Endangered mussels reproducing in Minnesota’s Cedar River for first time in decades

A team of divers combed the murky bottom of southern Minnesota’s Cedar River this week to find out if some of the water’s most unique and important animals have been able to survive.

The Department of Natural Resources released thousands of endangered black sandshell and mucket mussels into the river in the past three years in the hope that they could restore what had been a vibrant and productive waterway.

The Cedar, like many of Minnesota’s rivers, has been stuck for decades in a negative feedback loop. Pollution and overharvesting killed off most of its shelled critters. Without mussels to filter the water and anchor the soil, the quality of the river only got worse. That, in turn, killed off fish and invertebrates, which made it harder for mussels to rebound.

The river once was so full of life that the mussels proppped up entire industries. The city of Austin, near the Cedar’s headwaters, was nicknamed “Pearl City,” because of the pearls produced by a species of mussel. Old jeweler advertisements bragged about pearls taken straight from the river bottom.

Tim Ruzek of the Mower County Soil and Water Conservation District is helping open a mussel exhibit at an area nature center and found photos of proud harvesters standing next to piles of mussels taken and killed for their pearls and shells, which were made into buttons.

“It’s amazing how overfished it was at the time,” he said. “I don’t know how they never thought it was going to run out.”

Over the past decade, the DNR aggressively has been trying to reintroduce endangered mussels into waters where they once thrived. The project draws from an environmental trust fund that’s replenished by state lottery proceeds.

Mussels are more important to river ecosystems than perhaps any other species. They constantly filter the water of bacteria, such as E. coli. They sequencer chemicals and poisons by depositing them into their shells. Because nothing eats a mussel’s shell, it’s one of the few natural ways to remove a chemical from the food web. They also excrete small pellets packed with nutrients for smaller fish and minnows.

Each mussel has a muscular foot that it uses to burrow into a soft river bottom, holding the sediment in place and helping reduce erosion.

The state successfully has been restoring mussels to the upper Mississippi River and the Cannon River for several years. Since 2019, the DNR has worked to restore black sandshell and mucket mussels — both on the state’s endangered species list — in the Cedar River.

It isn’t clear exactly when the mussels disappeared from the river. Shells that still are commonly found show that muckets and black sandshells once thrived there, said Madeline Pletta, DNR biologist.

“That’s what so unique about mussels,” she said. “If they die out, their shells are still there, maybe for 100 years. So we know exactly where they were. If a fish dies, how would you ever even know it was there?”
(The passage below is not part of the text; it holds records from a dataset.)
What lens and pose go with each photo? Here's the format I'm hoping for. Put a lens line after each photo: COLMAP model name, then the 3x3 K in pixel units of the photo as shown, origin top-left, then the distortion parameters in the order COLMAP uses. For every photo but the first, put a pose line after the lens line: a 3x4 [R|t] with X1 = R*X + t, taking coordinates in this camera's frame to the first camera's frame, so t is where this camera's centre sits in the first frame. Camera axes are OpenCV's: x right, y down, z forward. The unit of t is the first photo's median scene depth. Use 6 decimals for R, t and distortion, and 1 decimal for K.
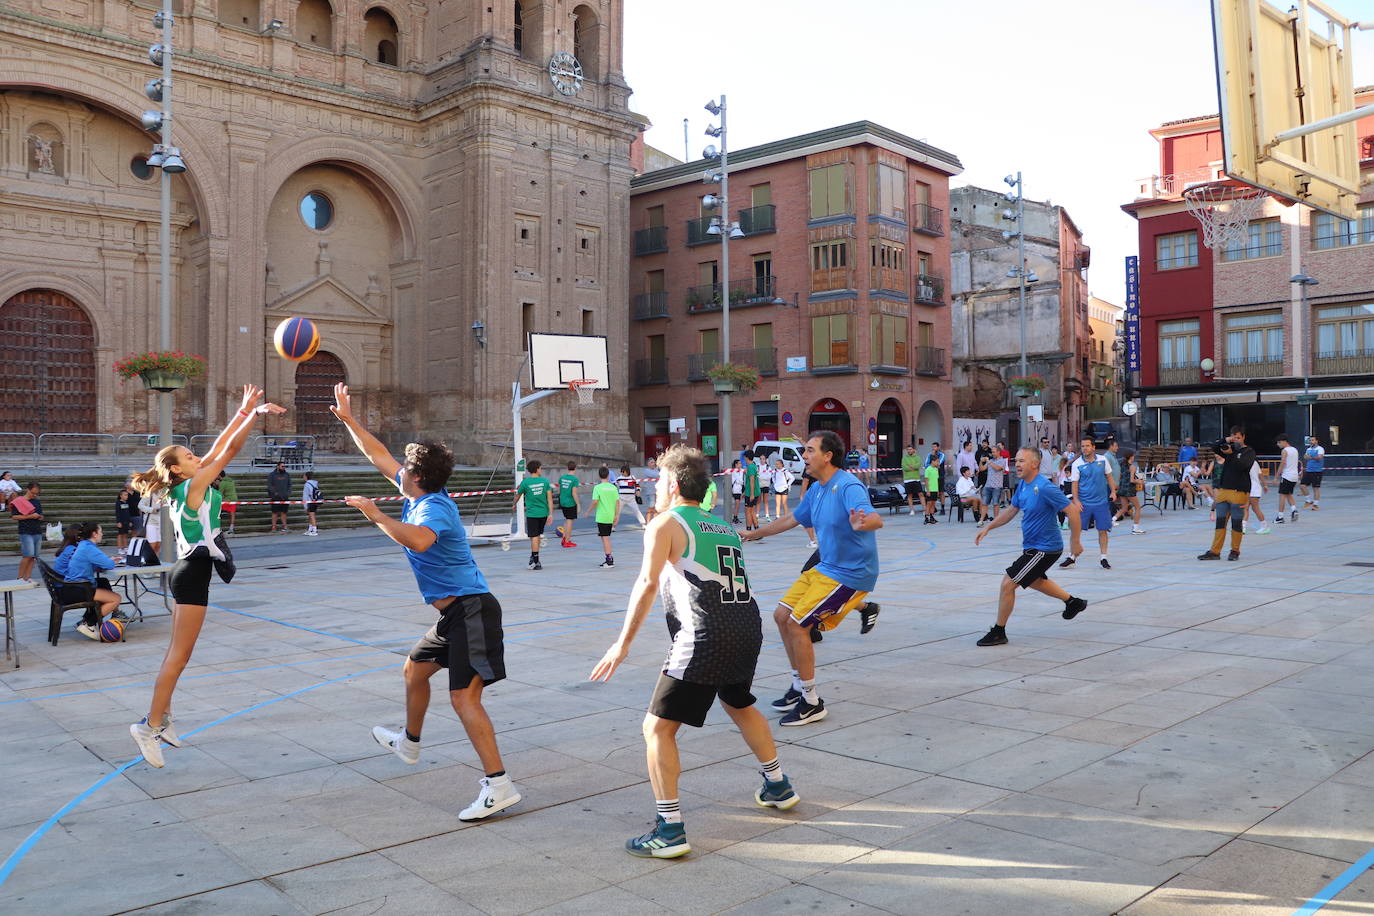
lens RADIAL K [[1128.8, 0, 692.8], [0, 1128.8, 491.0], [0, 0, 1]] dist [-0.181474, 0.153448]
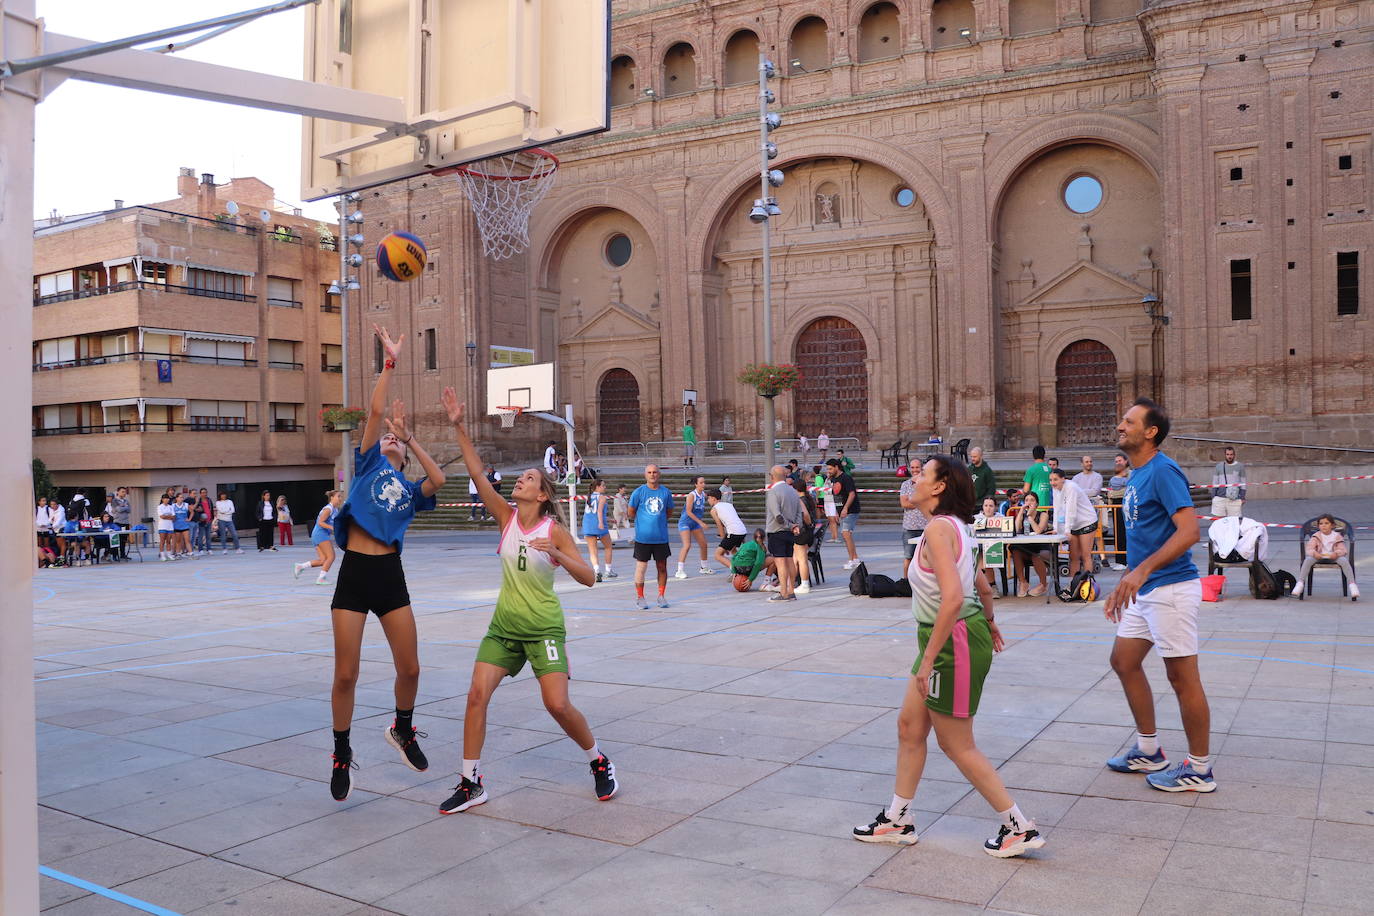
lens RADIAL K [[1128.8, 0, 692.8], [0, 1128.8, 491.0], [0, 0, 1]] dist [-0.181474, 0.153448]
pose [[0.299342, 0.032202, -0.953602, 0.538711], [-0.006907, 0.999477, 0.031583, -0.026249], [0.954121, -0.002868, 0.299408, 0.436562]]
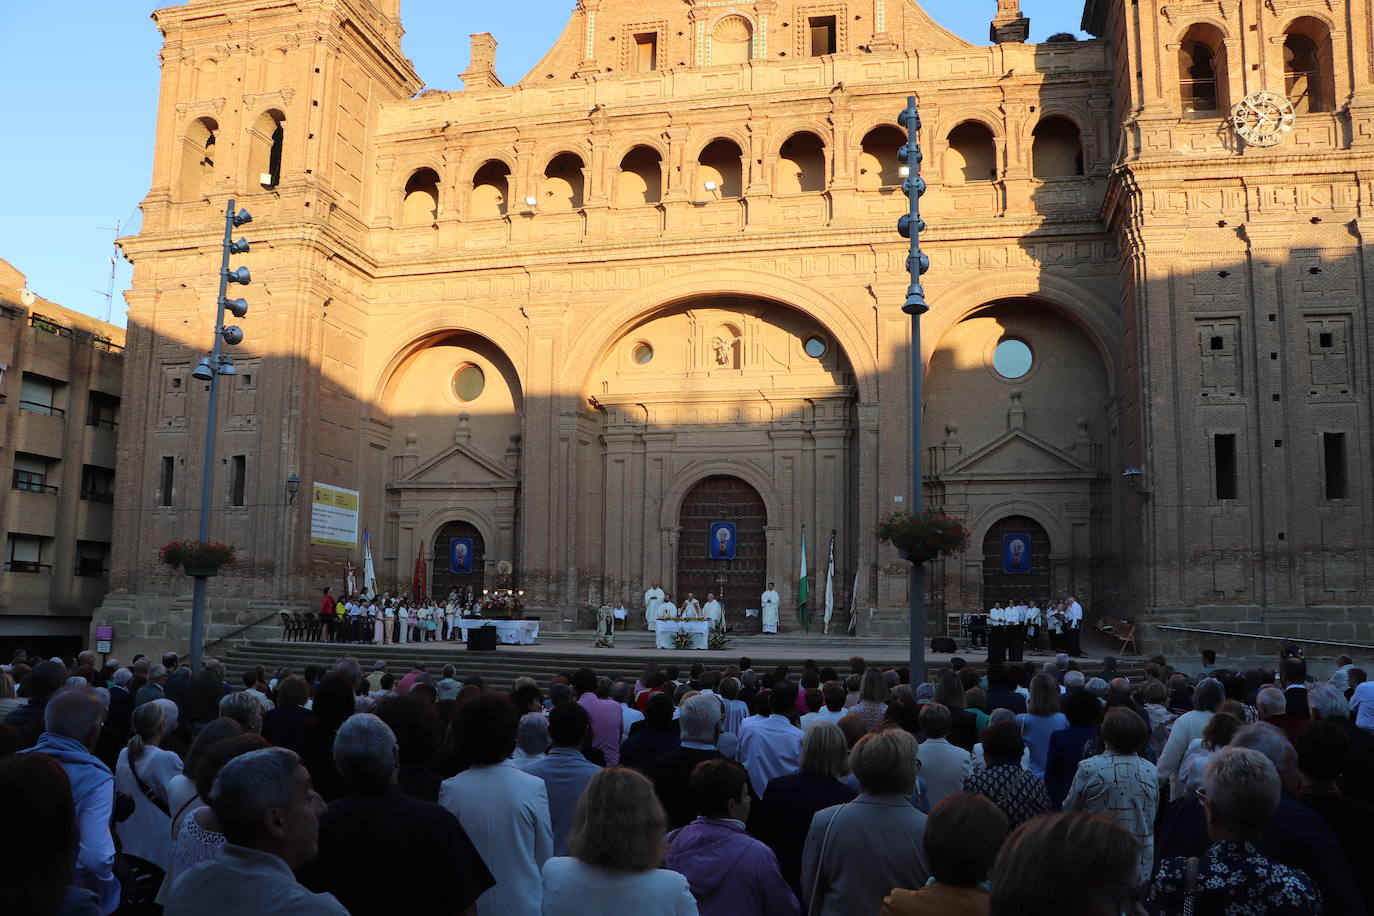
lens RADIAL K [[1128.8, 0, 692.8], [0, 1128.8, 491.0], [0, 0, 1]] dist [-0.181474, 0.153448]
pose [[0.525394, -0.086352, -0.846466, 0.306990], [-0.042969, 0.990875, -0.127755, -0.026208], [0.849774, 0.103493, 0.516889, 0.370718]]
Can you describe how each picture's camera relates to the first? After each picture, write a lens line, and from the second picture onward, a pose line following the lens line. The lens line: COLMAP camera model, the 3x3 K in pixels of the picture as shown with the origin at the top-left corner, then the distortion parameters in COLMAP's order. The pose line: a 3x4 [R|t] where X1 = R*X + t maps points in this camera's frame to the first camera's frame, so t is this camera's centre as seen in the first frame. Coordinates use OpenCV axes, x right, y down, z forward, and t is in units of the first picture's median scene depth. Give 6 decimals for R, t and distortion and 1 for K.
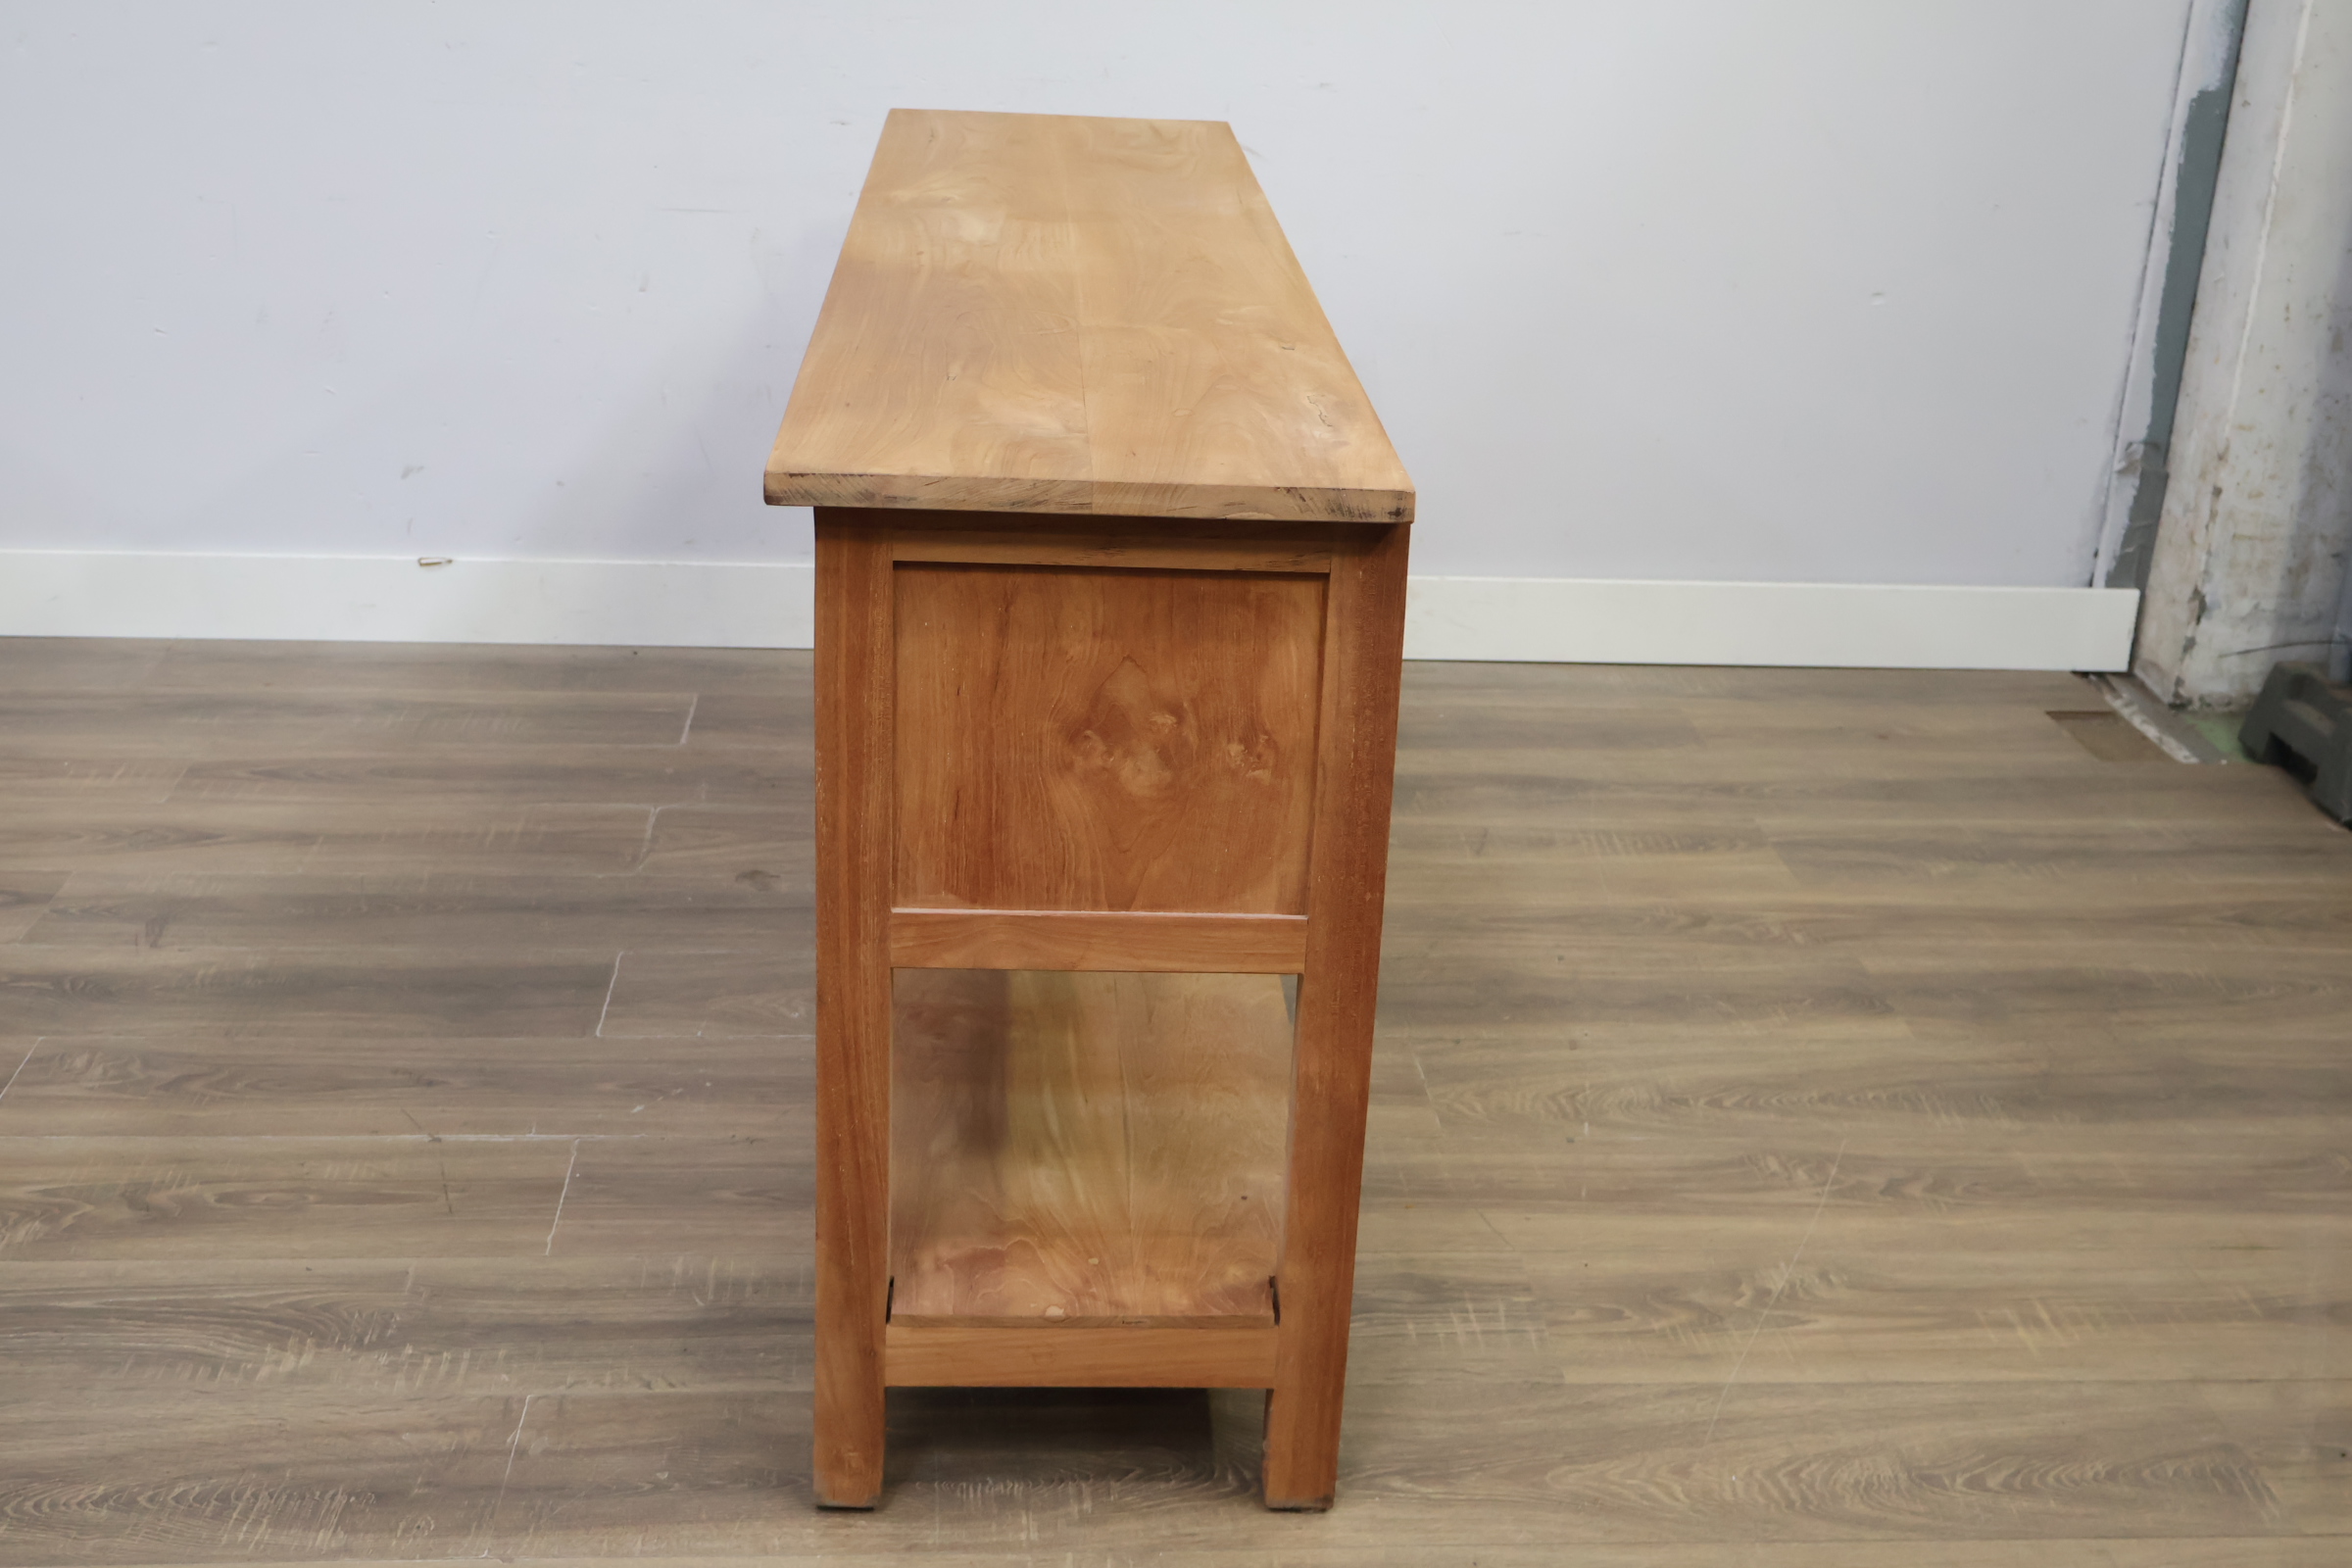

On top of overharvesting problems, mussels were killed off throughout much of the state as growing cities began dumping raw sewage into rivers. Dams also popped up, separating populations. The Cedar, which cuts through miles of farm fields, is contaminated by fertilizer runoff and erosion as stormwater surges from channeled tributaries.

But some of that is starting to change. The Soil and Water Conservation District has helped install several large earthen berms to protect shorelines and store stormwater. The city of Austin plans to start a $105 million project to replace its wastewater treatment plant, which will reduce phosphorus pollution. And the river now has thousands of mussels constantly working to filter the water and hold it in place.

At this week’s research visit, Pletta and a handful of divers pulled up bag after bag of healthy, living mussels. They quickly sorted them by species on the grass and measured every one that had been tagged. Pletta held up a black sandshell — tagged B381 — and could spot the growth rings on its shell, which mark the years much like rings in a tree trunk.

“They like their habitat,” Pletta said. “They staying, they’re not dying and getting washed down the stream. They’re happy.”

Pletta grabbed a large black sandshell mussel from the bag, which looked, to her eye, pregnant. With a pair of pliers, she gently pried the mussel open a few centimeters to peek inside.

“Oh, she’s real gravid,” Pletta said with a smile, knowing she could be holding one of the first black sandshell mussels to reproduce on Minnesota’s side of the Cedar River in at least 40 years.